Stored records
________

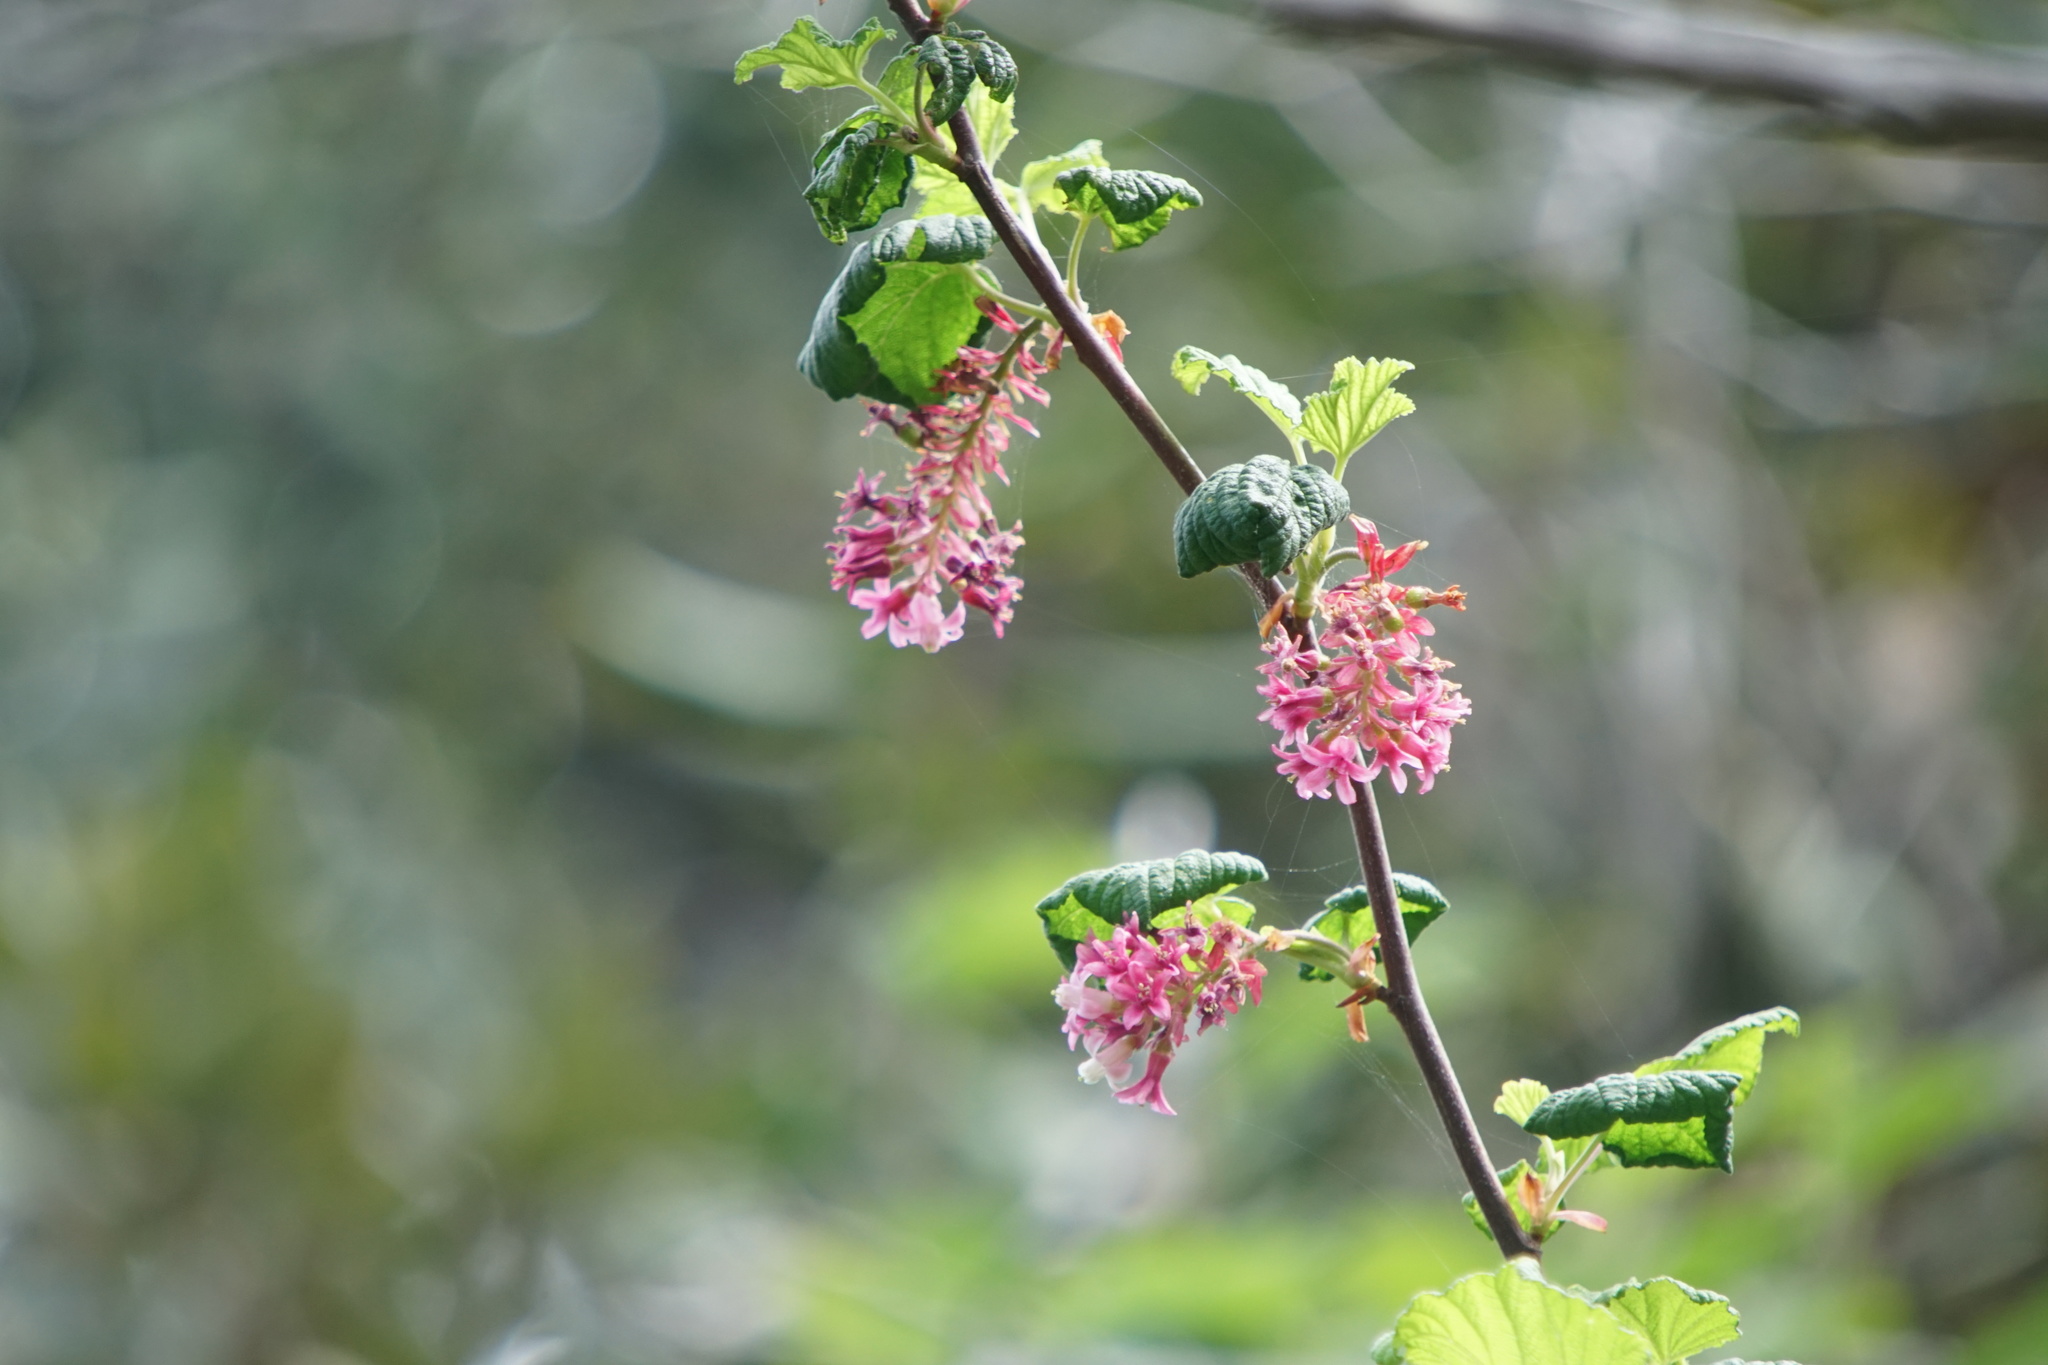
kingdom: Plantae
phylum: Tracheophyta
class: Magnoliopsida
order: Saxifragales
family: Grossulariaceae
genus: Ribes
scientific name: Ribes sanguineum
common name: Flowering currant
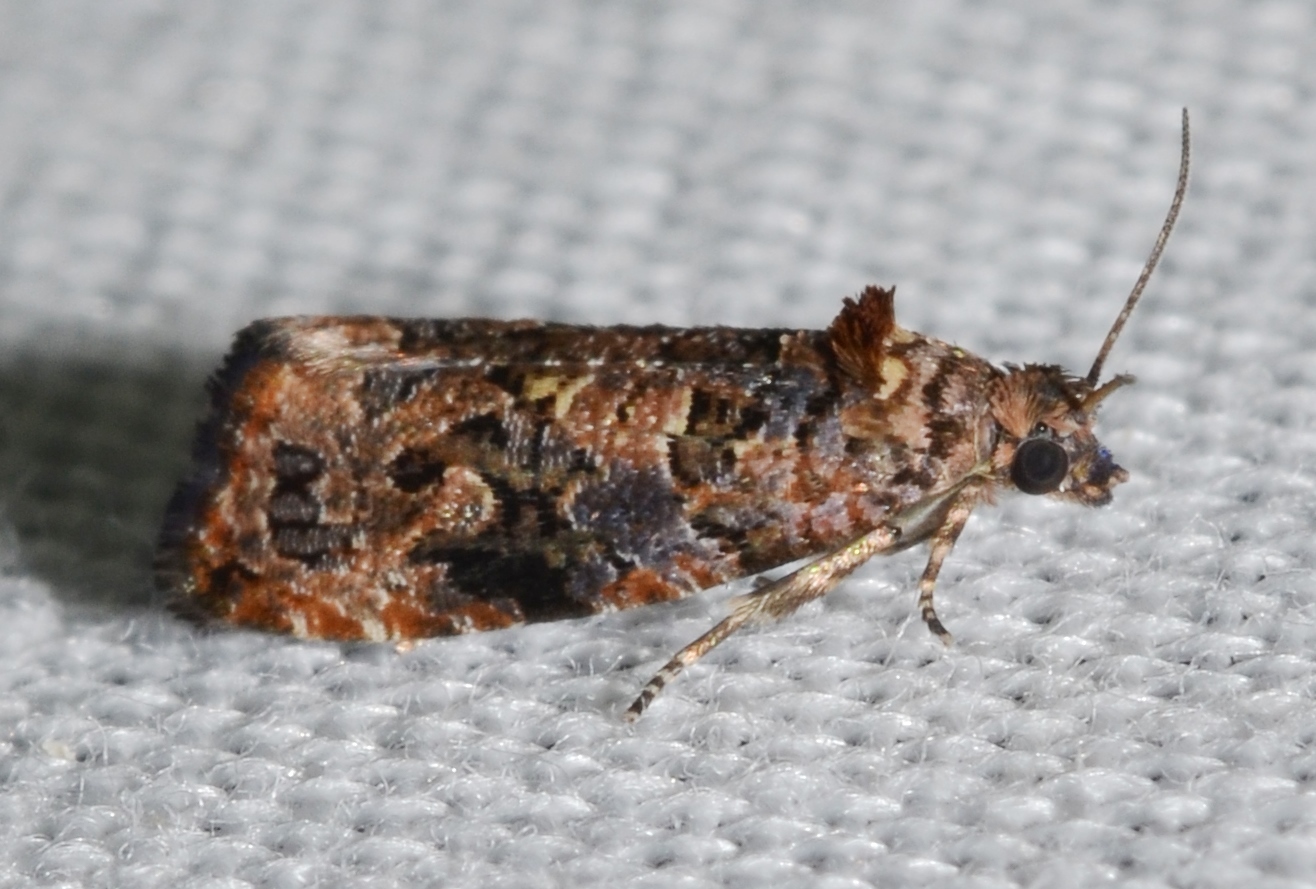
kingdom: Animalia
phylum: Arthropoda
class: Insecta
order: Lepidoptera
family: Tortricidae
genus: Endothenia
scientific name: Endothenia hebesana
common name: Verbena bud moth
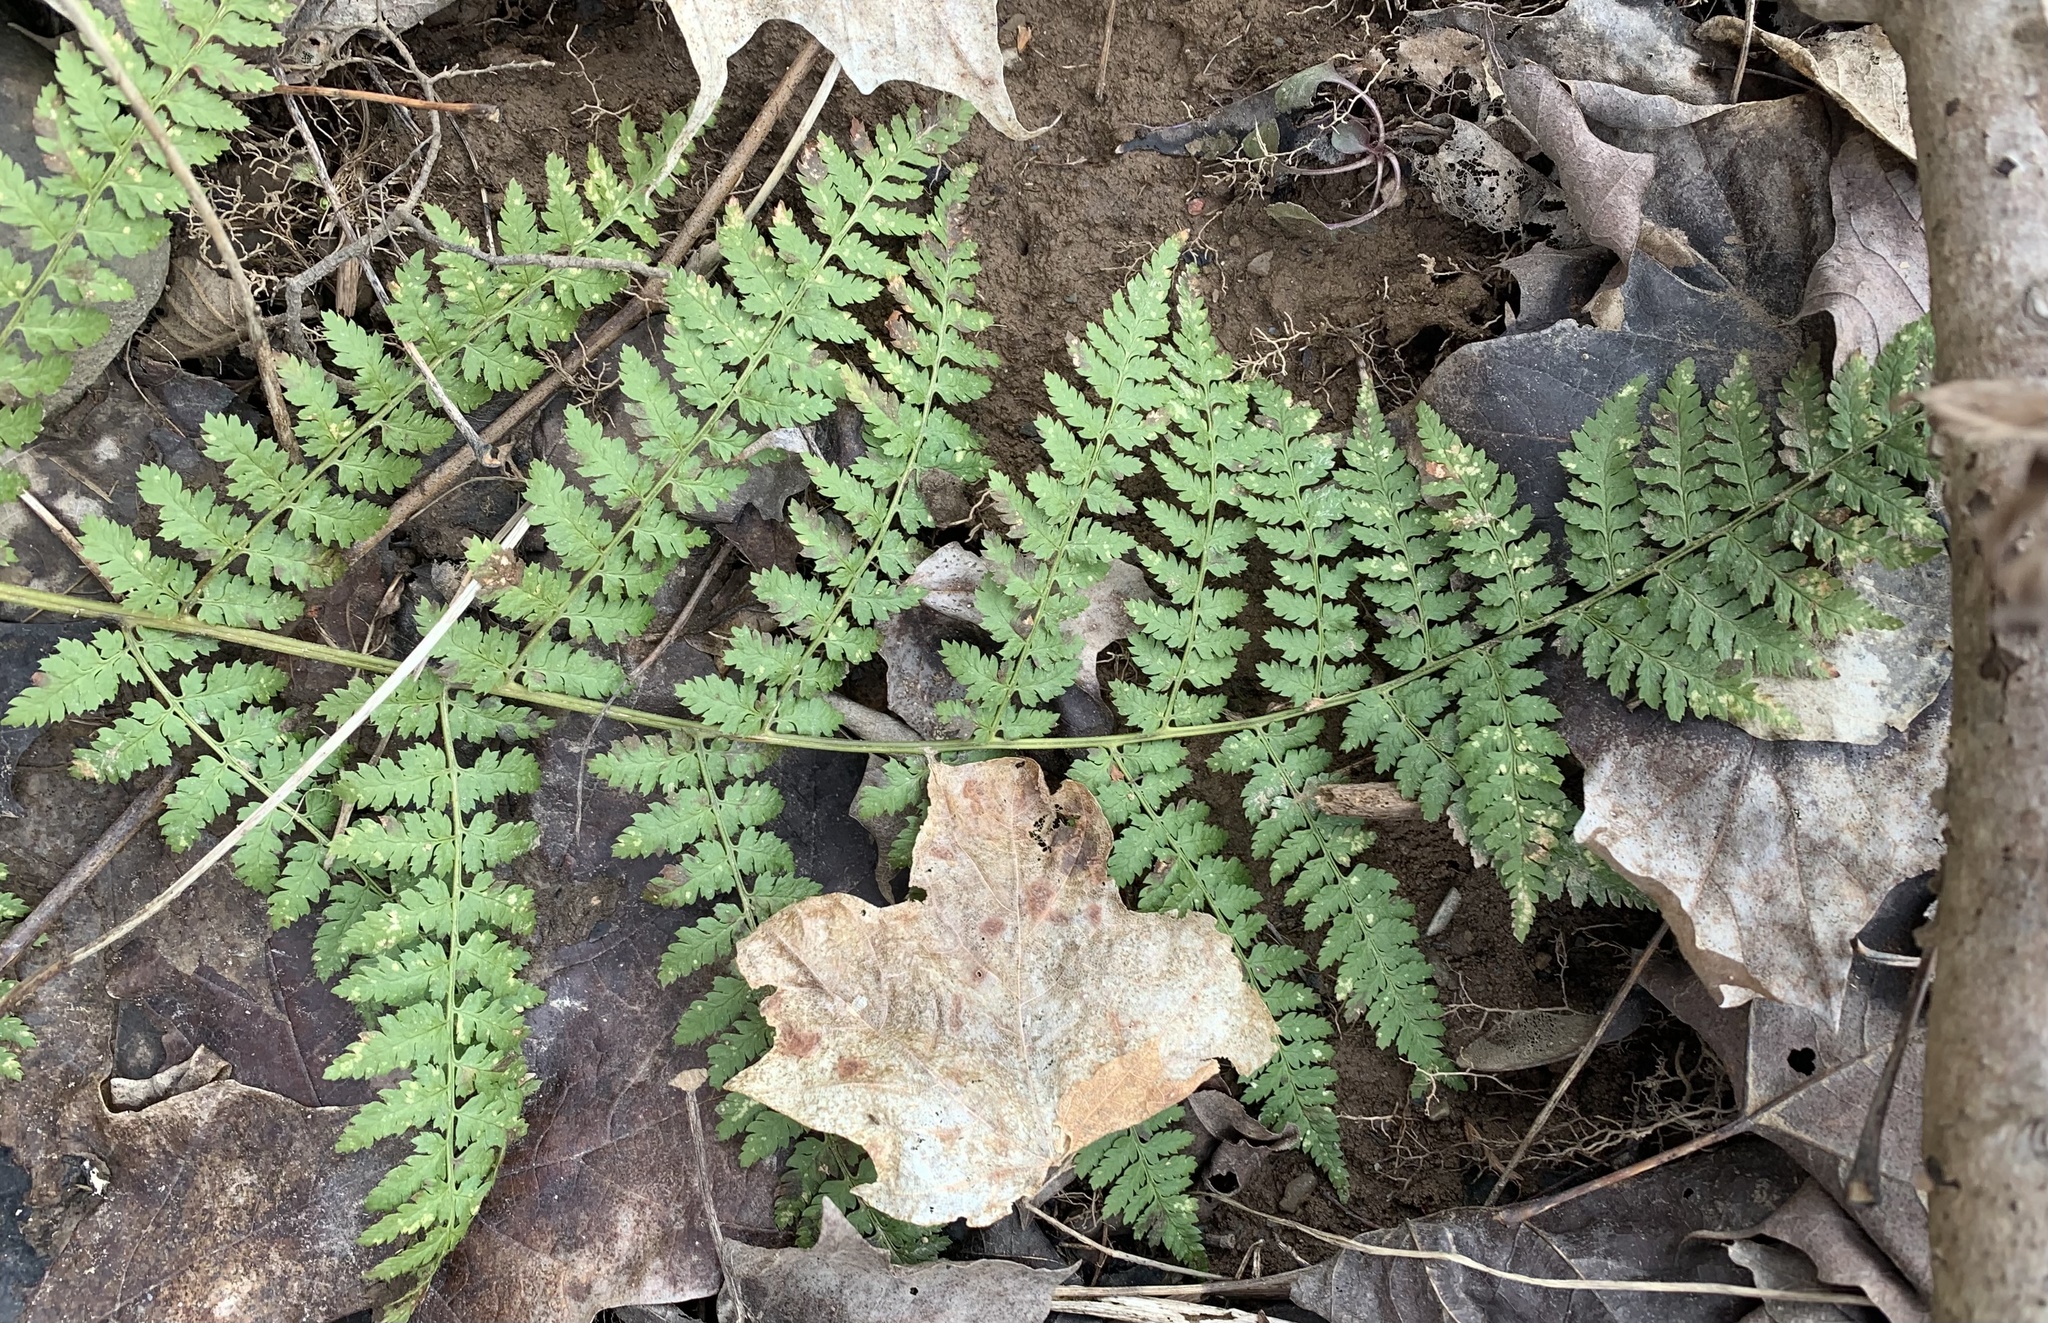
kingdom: Plantae
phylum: Tracheophyta
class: Polypodiopsida
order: Polypodiales
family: Dryopteridaceae
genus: Dryopteris
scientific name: Dryopteris intermedia
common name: Evergreen wood fern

________

**What is expected**
Switch "common name" to "vernacular name" and write out again the stretch of the material from the line containing "family: Tortricidae" through the end, with nothing else changed. Leave the pictures out of your answer.

**Result of this exercise**
family: Tortricidae
genus: Endothenia
scientific name: Endothenia hebesana
vernacular name: Verbena bud moth
kingdom: Plantae
phylum: Tracheophyta
class: Polypodiopsida
order: Polypodiales
family: Dryopteridaceae
genus: Dryopteris
scientific name: Dryopteris intermedia
vernacular name: Evergreen wood fern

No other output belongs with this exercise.